SELECTED EXTRACT:
──────────────────────────────
Blockchain

modules
2 min readApr 1, 2021

I have been telling this for years to those I come in touch with but only now they start to realize the potential of Blockchains based on cryptography in order to guarantee that something has been created in a very specific point in time. Immutability was always my thing, before Satoshi´s blockchain solution there was just chaos and tampering with data all over the place.

You probably don´t remember this, but when email started to become used in universities like mine, in those Unix machines and we had names@ips as accounts to communicate with those in our local network at the time or the irc groups and so on… governments did not really believe in the internet… email was believed to be something for kids who were just playing with computers… governments did not have websites and banks did not allow or did not even have a website to access your accounts and operate.

SO here we are again and governments are just blind once more… but now I am less naive and I think now that it is not blindness but most probably corruption. There is no reason a government would not want a blockchain to make everything transparent and traceable, unless they want to hide something. I remember how people loved to “touch” those old books with the budget of institutions… no one could ever notice a modification was made after a vote and thus they could say something, vote something else and print whatever they wanted.
──────────────────────────────
PROVIDED DATA:
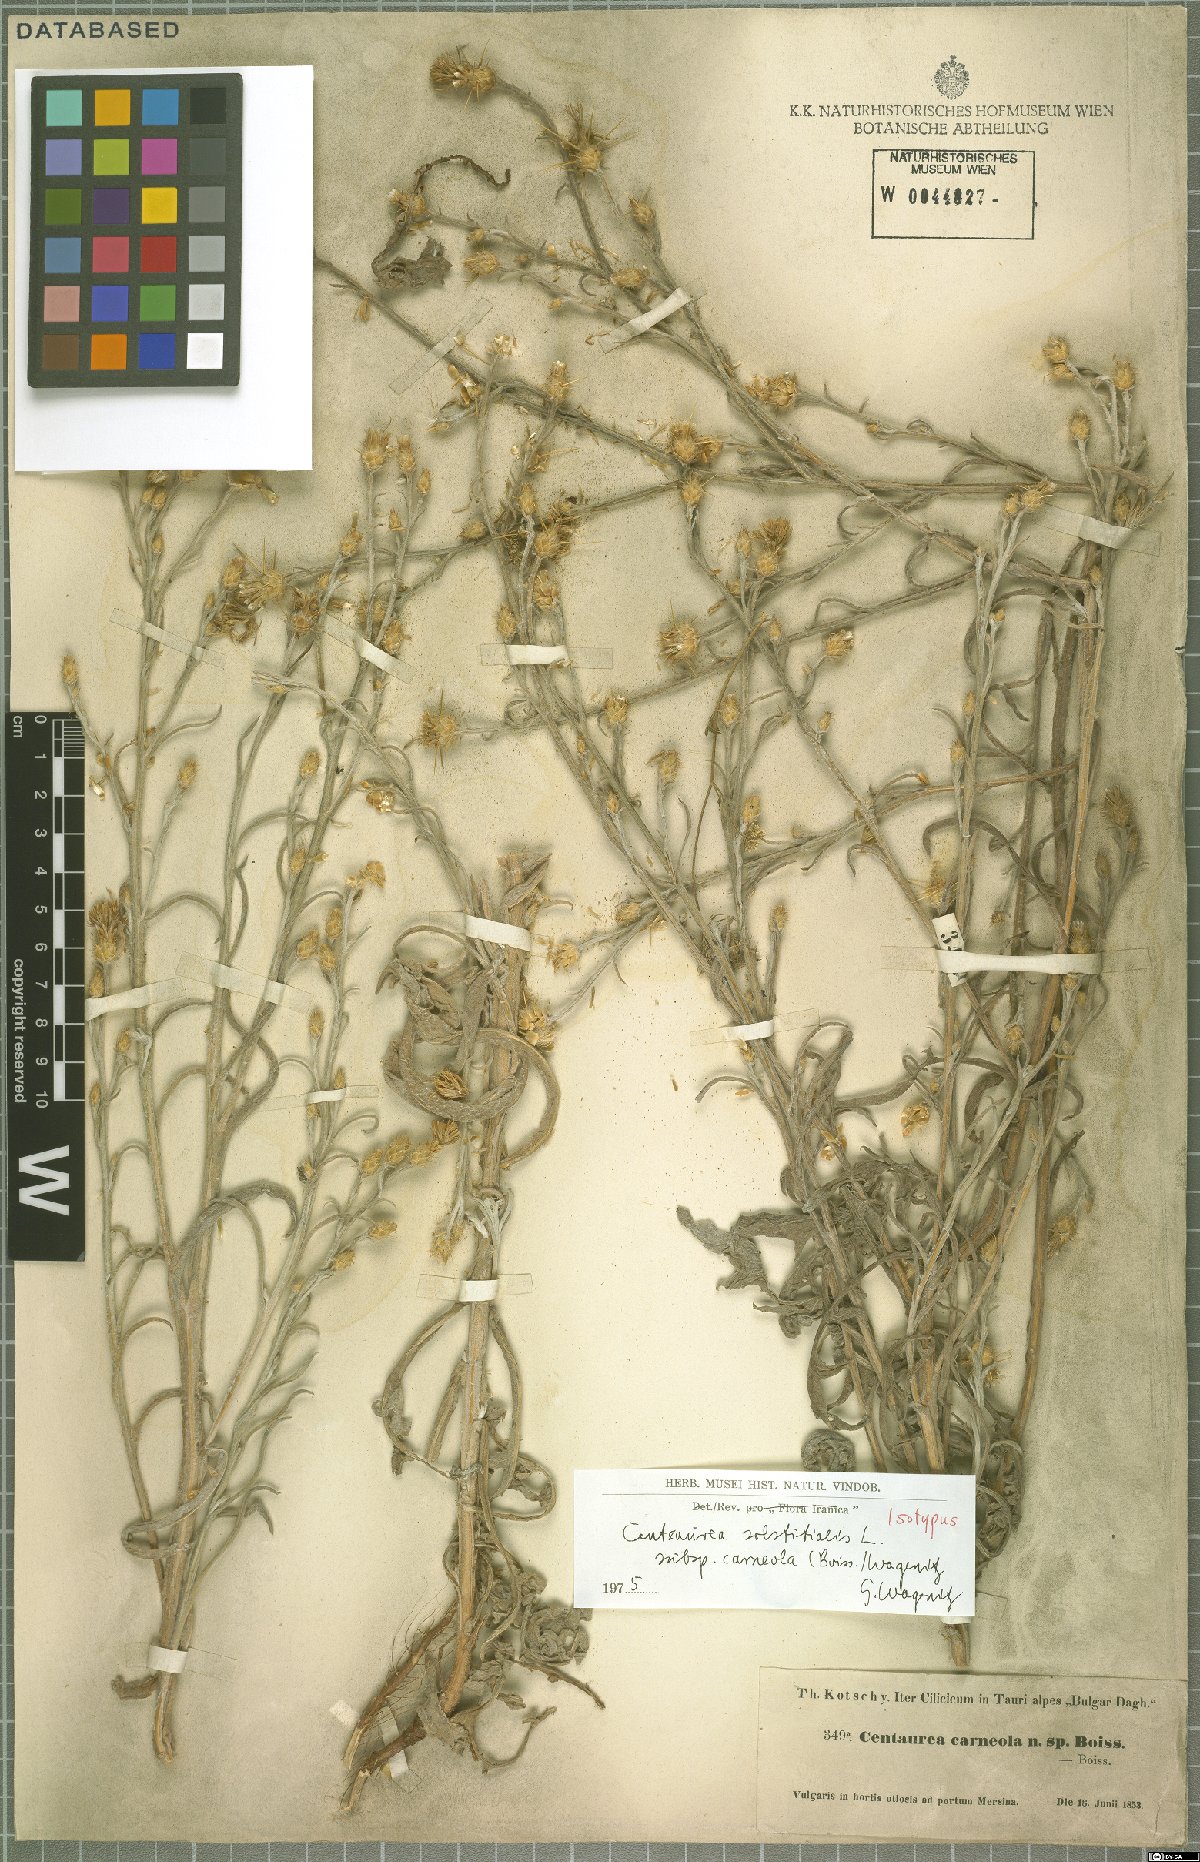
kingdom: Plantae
──────────────────────────────
GIVEN INSTRUCTION 1: From the post about blockchain, list everything it says governments or banks did not believe in or did not have when email first came into use at universities.
GIVEN INSTRUCTION 2: Extend the post about blockchain and government transparency, beginning right after its final sentence.

WRITTEN RESPONSE 1:
- Governments did not really believe in the internet.
- Governments did not have websites.
- Banks did not allow access to accounts through a website, or did not even have a website, for customers to access and operate their accounts.

WRITTEN RESPONSE 2:
I remember using hashes in the year 2002 when I wanted to keep track of changes when writing the new statutes of my University. It was challenging, I wanted to be sure the version we approved one day had not been changed so I used to hash that. In those days we had MD5 (now is not secure at all) but I used it anyway and caught the changes rapidly… I installed some wiki local as well so I could spot the version changes and I was happy when I spotted a change and could bring it up in some other meeting.

Slowly, hashing the data was proof that nothing had been changed, when the hashed new articled matched the previous hashed version. It was very early though and no one did really understand it completely but was my little tool and secret for a while.

Today, there is more awareness and probably more people understand the blockchain as a sequence of hashes that refer to the previous ones and that they can not be changed if the network of computers that validate them is wide enough, decentralized enough.

I really hope tokenization will be a daily thing in the years to come, I am still surprised how, as an example, domain names have not been yet tokenized by Verisign so buyers and sellers can trade them easily without third parties… well, maybe I am not that surprised at all.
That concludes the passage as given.